If anyone was watching the final round of the LPGA Kia Classic, they got to see another rules dispute between Michelle Wie and LPGA officials.
Here's an article by senior writer Randell Mell of the Golf Channel that's articulates exactly what happened to Wie and the two-stroke penalty.
Rarely has a six-shot runaway victory ended with so much tension.
We can thank Michelle Wie and LPGA rules officials for that.
Hee Kyung Seo easily won Sunday's Kia Classic, but Wie was center stage in some unexpected televised theater. With Golf Channel rolling live, we got to watch and listen to Wie’s passionate appeal over whether she deserved a two-shot penalty for grounding her club in a hazard at the 11th hole.
“I don’t feel like [the ruling] was right,” Wie told Golf Channel’s Val Skinner afterward.
In review, Wie was five shots off the lead when she hit her ball into the water’s edge near the 11th green. With her right foot in the water and left foot on the bank, she barely splashed the ball onto the shore. After water cascaded over her, and after finishing her swing, she set her club onto the ground with her left hand, within the red hazard line. Golf Channel’s Kay Cockerill quickly saw the problem and pointed out the potential rules violation. Analyst Judy Rankin weighed in, explaining that it would not be a penalty if Wie was using the club to catch her balance.
Not long after holing out at the 11th for what she thought was a par save, Wie was informed that she incurred a two-shot penalty for grounding her club. After the round, in a Golf Channel truck, Wie and rules officials engaged in a classic golf rules debate.
Wie conceded that it did not look as if she was using the club to help her catch her balance -- it did not look that way -- but that she actually was. She raised some good points in whether rules officials were making assumptions of facts they could not know. If you’re into the rules, it was a classic encounter into a gray area.
“I know what it looks like, but it was a really slippery spot,” Wie told officials. “It seems really unfair because I know I was off balance.”
Wie said the splash of water caused her to close her eyes, and set the club down instinctively to feel her balance.
“You were not me, and you can’t give me a penalty for what it looks like,” Wie pleaded with cameras rolling. “You don’t know for a fact that I was not off balance.”

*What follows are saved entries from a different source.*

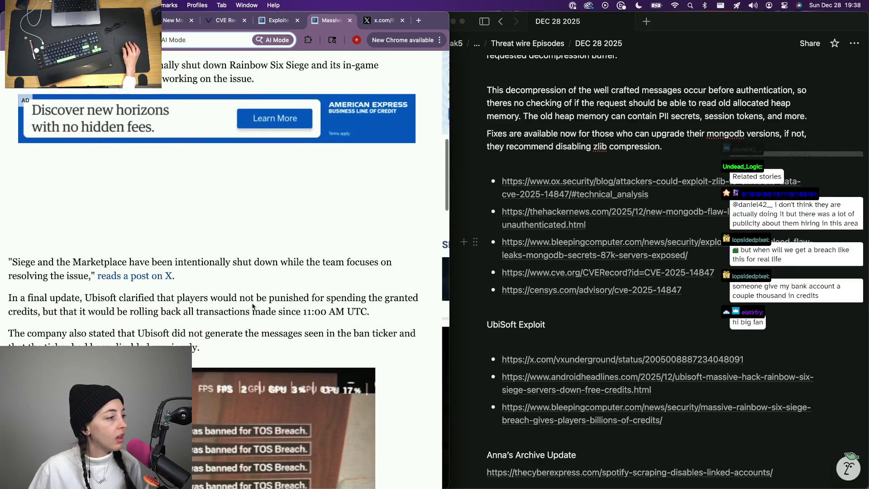
scroll(253, 307, "up", 1)
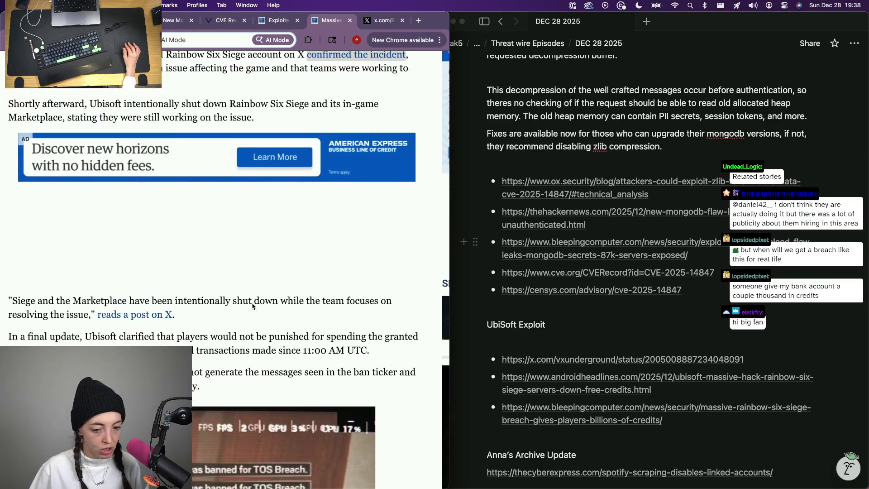
scroll(253, 307, "up", 1)
scroll(253, 305, "down", 2)
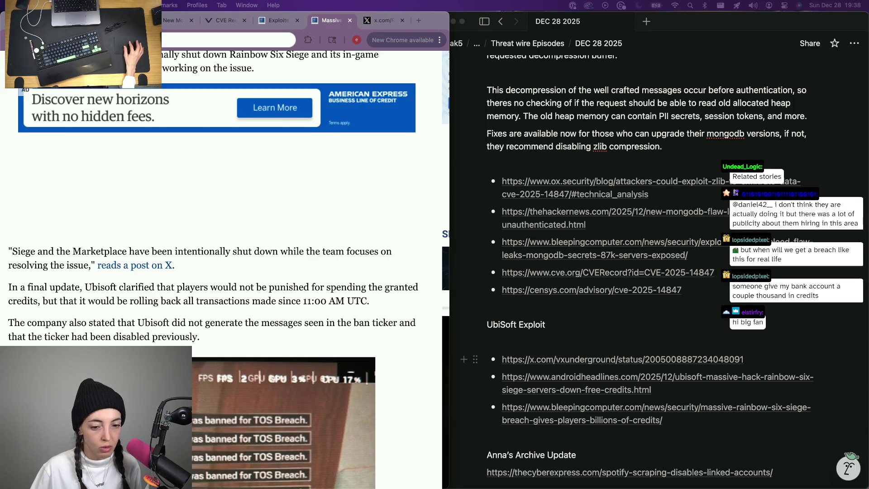
key("ctrl+Up")
key("ctrl+Up")
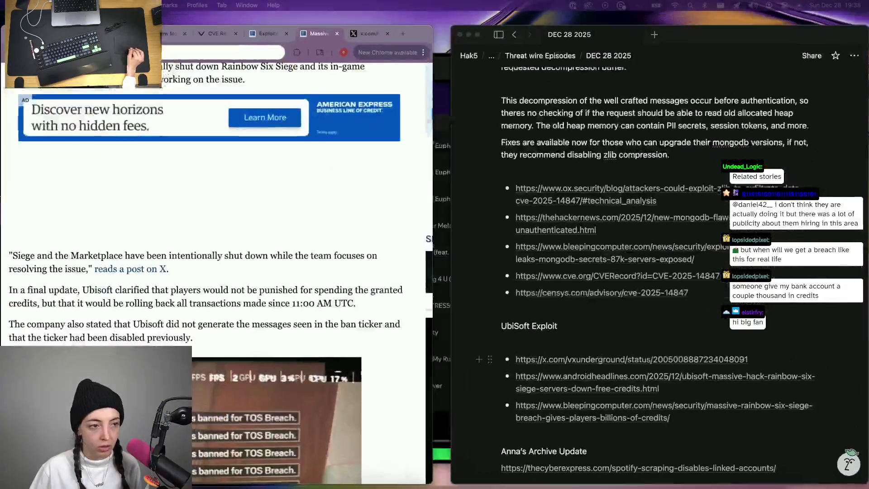
key("ctrl+Up")
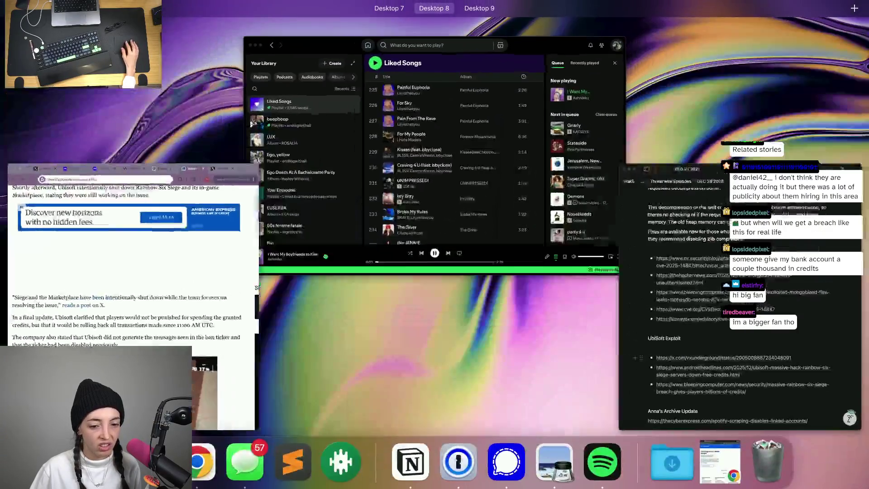
key("ctrl+Up")
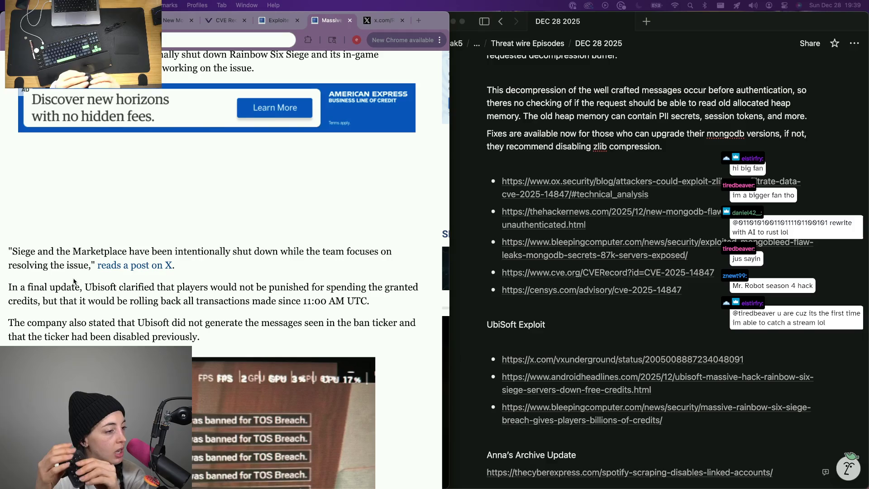
scroll(73, 281, "down", 3)
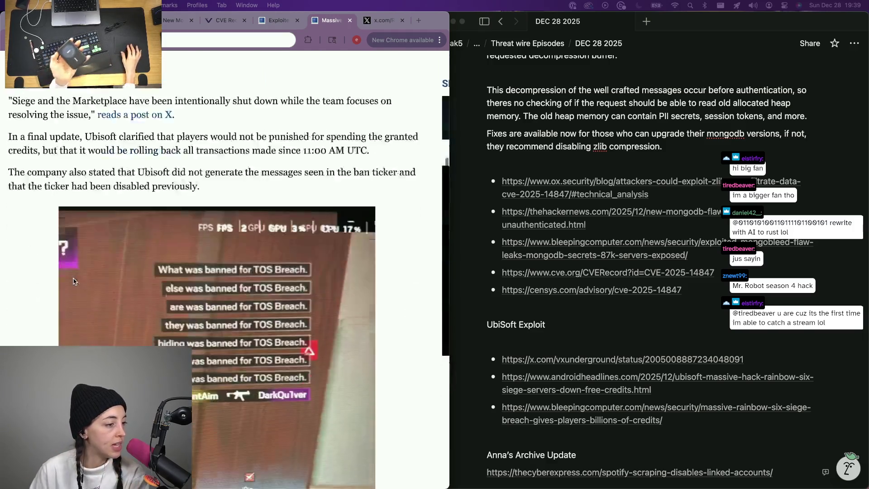
scroll(73, 281, "down", 2)
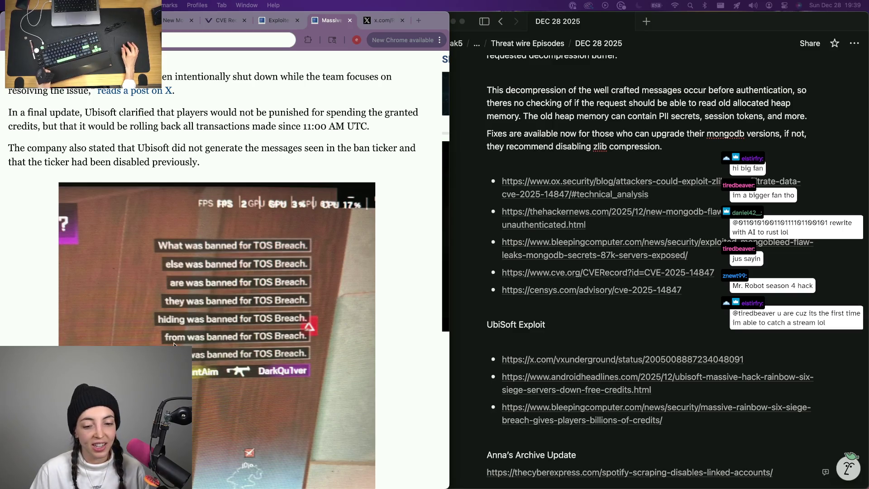
scroll(174, 345, "down", 5)
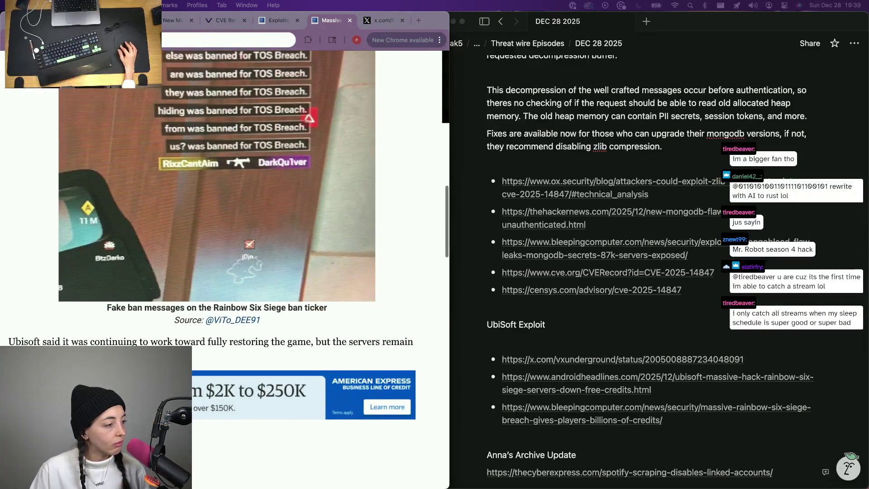
scroll(218, 272, "down", 5)
scroll(217, 272, "down", 2)
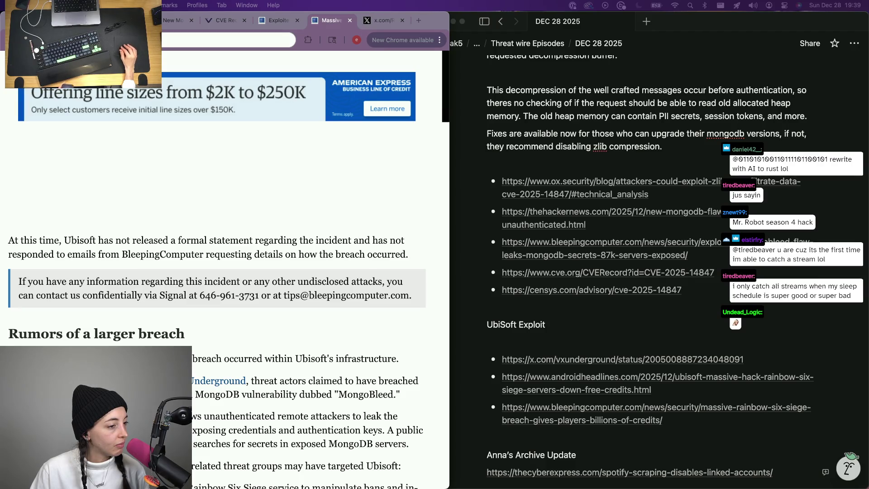
scroll(780, 399, "down", 3)
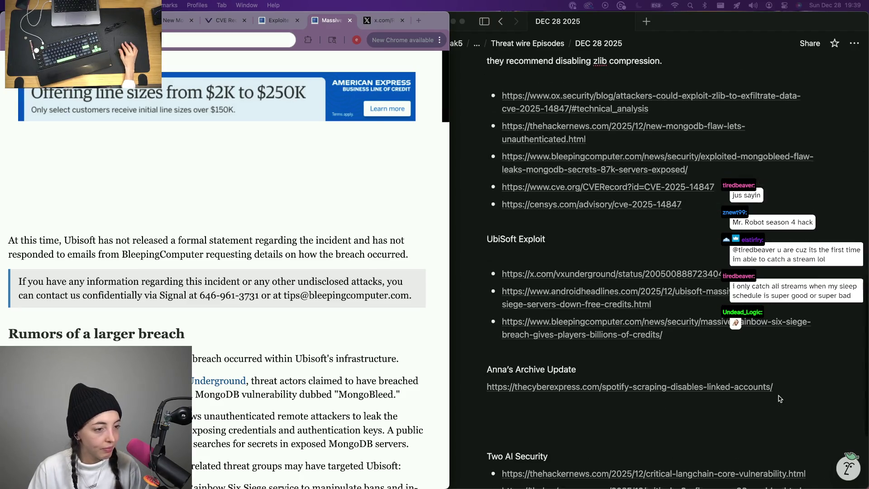
scroll(779, 399, "up", 1)
scroll(780, 399, "up", 5)
scroll(780, 398, "up", 2)
scroll(780, 398, "down", 3)
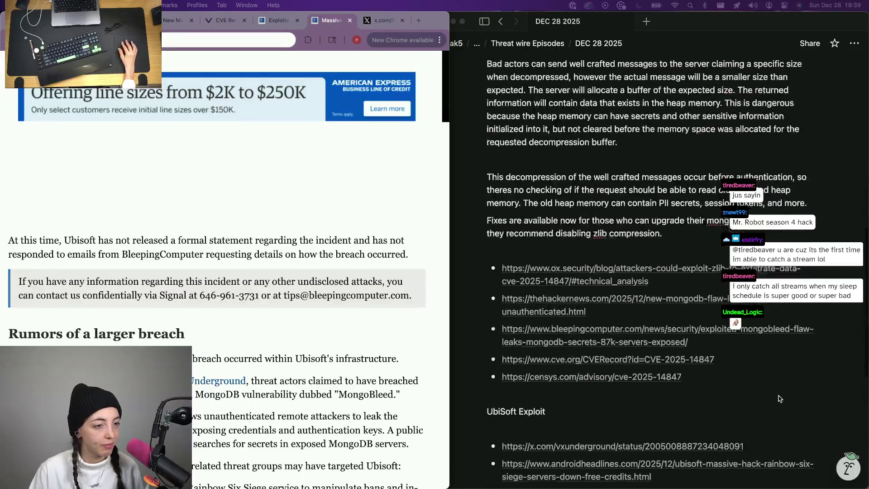
scroll(780, 398, "down", 1)
scroll(779, 398, "down", 2)
scroll(569, 362, "down", 1)
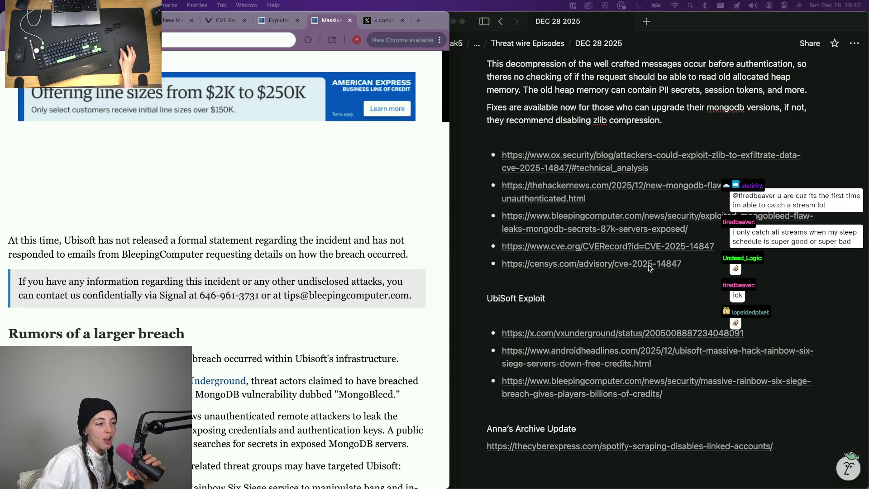
scroll(166, 340, "down", 3)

LPGA rules chief Doug Brecht told Wie he and two other rules officials could see no evidence that she was off balance. Without two shots deducted, Wie's score would have tied her for second instead of sixth. The difference in prize money would have been about $91,000.
I have to say, I seen the whole thing unfold and it looked like at no point was Michelle off balance so that excuse is a crock. I do think however that the penalty was unfair based on the fact that the grounding of her club had nothing to do with the up-coming shot. It didn't give her any competitive edge, but rules are rules and with out them we have anarchy...or something like that.
What are your thoughts. Did Michelle have a valid beef or did the LPGA officials get it right?